Ways of Recording: Chung Chi Yung, Kim Dong Yoo, Peter Stichbury, Cindy Wright, Yoon Suk One

27 May - 27 June 2015
Installation Views
Press release

Gallery Baton is pleased to present an exhibition of selected works by five emerging artists, Ways of Recording, from Korea and abroad, from 27 May to 27 June 2015.


Artists Chung Chi Yung (b. 1972, Korea), Kim Dong Yoo (b. 1965, Korea), Peter Stichbury (b. 1969, New Zealand), Cindy Wright (b. 1972, Belgium) and Yoon Suk One (b. 1983, Korea) participate in this exhibition, Ways of Recording, offering spectators an opportunity to reflect on the meaning of painting as a method of recording artists’ contemplation and observation.


In a technical sense, the emergence of photography had a considerable effect on painting’s one of the major function; recording. In terms of visuality, the act of recording sensitively relies on the preciseness of representing reality, so photography is preferred due to its advantage in capturing the physical trace of a subject using machines such as cameras and printers. However, as Susan Sontag (1933-2004) indicated, it liberated painting from the tedious labour of accurate representation and ultimately opened up a path to abstract painting.
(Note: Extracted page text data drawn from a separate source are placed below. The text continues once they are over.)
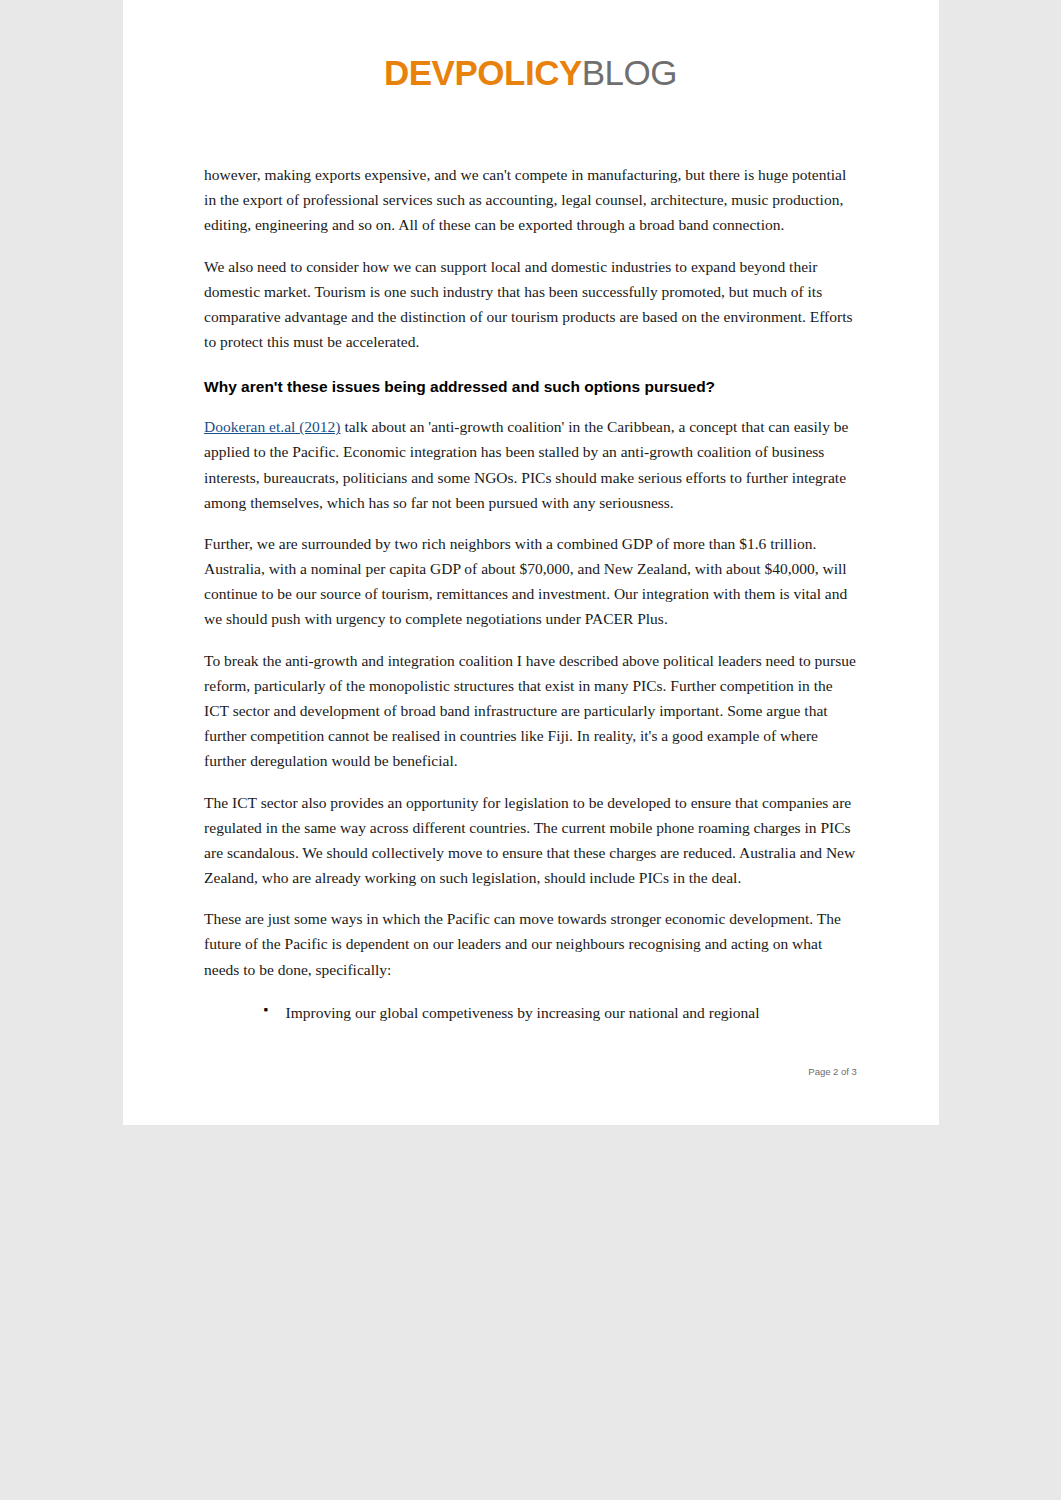DEV POLICY BLOG
however, making exports expensive, and we can't compete in manufacturing, but there is huge potential in the export of professional services such as accounting, legal counsel, architecture, music production, editing, engineering and so on. All of these can be exported through a broad band connection.
We also need to consider how we can support local and domestic industries to expand beyond their domestic market. Tourism is one such industry that has been successfully promoted, but much of its comparative advantage and the distinction of our tourism products are based on the environment. Efforts to protect this must be accelerated.
Why aren't these issues being addressed and such options pursued?
Dookeran et.al (2012) talk about an 'anti-growth coalition' in the Caribbean, a concept that can easily be applied to the Pacific. Economic integration has been stalled by an anti-growth coalition of business interests, bureaucrats, politicians and some NGOs. PICs should make serious efforts to further integrate among themselves, which has so far not been pursued with any seriousness.
Further, we are surrounded by two rich neighbors with a combined GDP of more than $1.6 trillion. Australia, with a nominal per capita GDP of about $70,000, and New Zealand, with about $40,000, will continue to be our source of tourism, remittances and investment. Our integration with them is vital and we should push with urgency to complete negotiations under PACER Plus.
To break the anti-growth and integration coalition I have described above political leaders need to pursue reform, particularly of the monopolistic structures that exist in many PICs. Further competition in the ICT sector and development of broad band infrastructure are particularly important. Some argue that further competition cannot be realised in countries like Fiji. In reality, it's a good example of where further deregulation would be beneficial.
The ICT sector also provides an opportunity for legislation to be developed to ensure that companies are regulated in the same way across different countries. The current mobile phone roaming charges in PICs are scandalous. We should collectively move to ensure that these charges are reduced. Australia and New Zealand, who are already working on such legislation, should include PICs in the deal.
These are just some ways in which the Pacific can move towards stronger economic development. The future of the Pacific is dependent on our leaders and our neighbours recognising and acting on what needs to be done, specifically:
Improving our global competiveness by increasing our national and regional
Page 2 of 3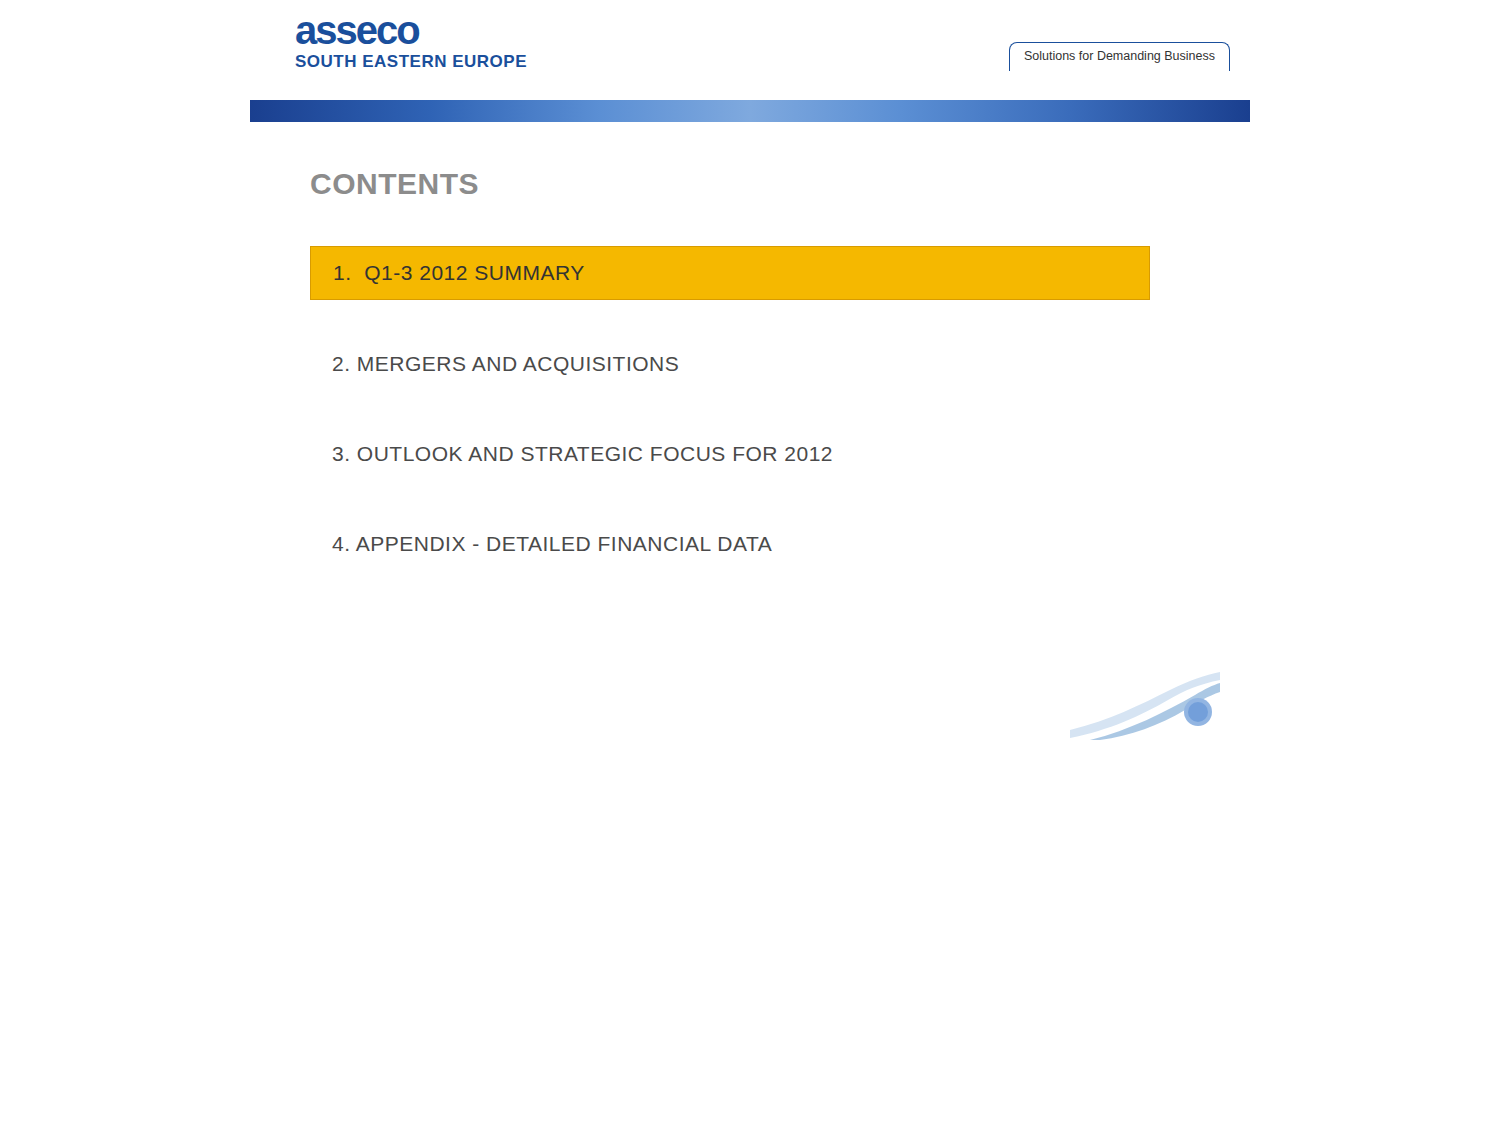asseco
SOUTH EASTERN EUROPE
Solutions for Demanding Business
CONTENTS
1. Q1-3 2012 SUMMARY
2. MERGERS AND ACQUISITIONS
3. OUTLOOK AND STRATEGIC FOCUS FOR 2012
4. APPENDIX - DETAILED FINANCIAL DATA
Especially, the implanting of the artists’ own imagination, subjective analysis and technical skills into painting dramatically increased, as much as artists deviated from an obsession with reproduction. As a result, the final outcome of figurative art can be seen as a personal archive that contains private memories or an individual’s view of specific events and objects.


This corresponds to Craig Owens (1950-1990)’s point of view in which representing something is not neutral, rather it can be the action of authority. When artists’ experiences and their visual responses to the environment turn into paintings stimulating human perception, the audiences find themselves attempting to understand and analyse the visual. In this respect, the consequence of realistic paintings is connected to artists in any shape or form. Unlike photography, the imperfect and atypical elements can reinforce poetic and aesthetic expression, therefore the implied authority of representation can be magnified in realistic paintings.


The photorealism-based work, Chung Chi Yung’s The Age of Quarrel 5 (2015), recreates photographic images that are constantly reproduced and consumed by mass media. He produces results with a pictorial sensitivity by adjusting the gradation of darkness in the works, into a broad of spectrum of intermediate hue. The elaborate effect of evenly applying pastel layers on the original images’ surface evokes a nostalgic atmosphere, reminding us that the topical event is just a past moment.


Kim Dong Yoo constantly maintains his Pop Art approaches. One of his early works, Republic of Korea (1993) is significant as a beginning of his double images and the recent butterfly series. This series is based on the actual stamps that were published, distributed and purchased. The artist borrows this merchandising imagery, which loses its own visual uniqueness since it is casually used in ordinary life. Also, by exaggerating the original stamps’ vivid colours that were designed in order to arouse customers’ interest, he keeps Pop Art’s mode and obtains a wild primitive impression at the same time.


Peter Stichbury’s Emily Trim (2015) pays tribute to a group of children aged between 5 and 12, who witnessed a UFO and its occupants at Ariel Primary School in Ruwa, Zimbabwe in 1994. Emily Trim’s delicate, pale countenance and preoccupied gaze suggest the close encounter has left her removed from any firm sense of a singular reality. Stichbury’s exaggerated realism reinforces a sense of otherworldliness and an internal disorientation, both of which communicate the subject’s ambivalence toward traditional assumptions about the primacy of the human organism in the cosmos.


Cindy Wright’s Broken Bones (2014) accurately depicts a human skull specimen. The combination of Cindy’s superior technique and a sophisticated usage of charcoal achieves an extremely precise expression. It enables the work to escape from distaste or revulsion that could often occur from similar objects. The work embraces intrinsic existential themes, such as presence, death and time by an anatomical description excluding emotions.


It is interesting to read Yun Suk One’s David (2015) as a pictorial transformation of Louise Lawler’s (b. 1947) methodology. His paintings usually borrow the photo images of old sculptures. He pays attention to the way that the marble sculpture’s colour changes to a grey-tone gradation when it turns into photography. Accordingly, Yun Suk One continuously presents monochrome paintings. Sometimes, lines, dots and irregular bumpy surfaces that are deliberately or spontaneously scattered on the canvas play a metaphoric role to show the lapse of the time and the transition of the environment that the sculpture went through.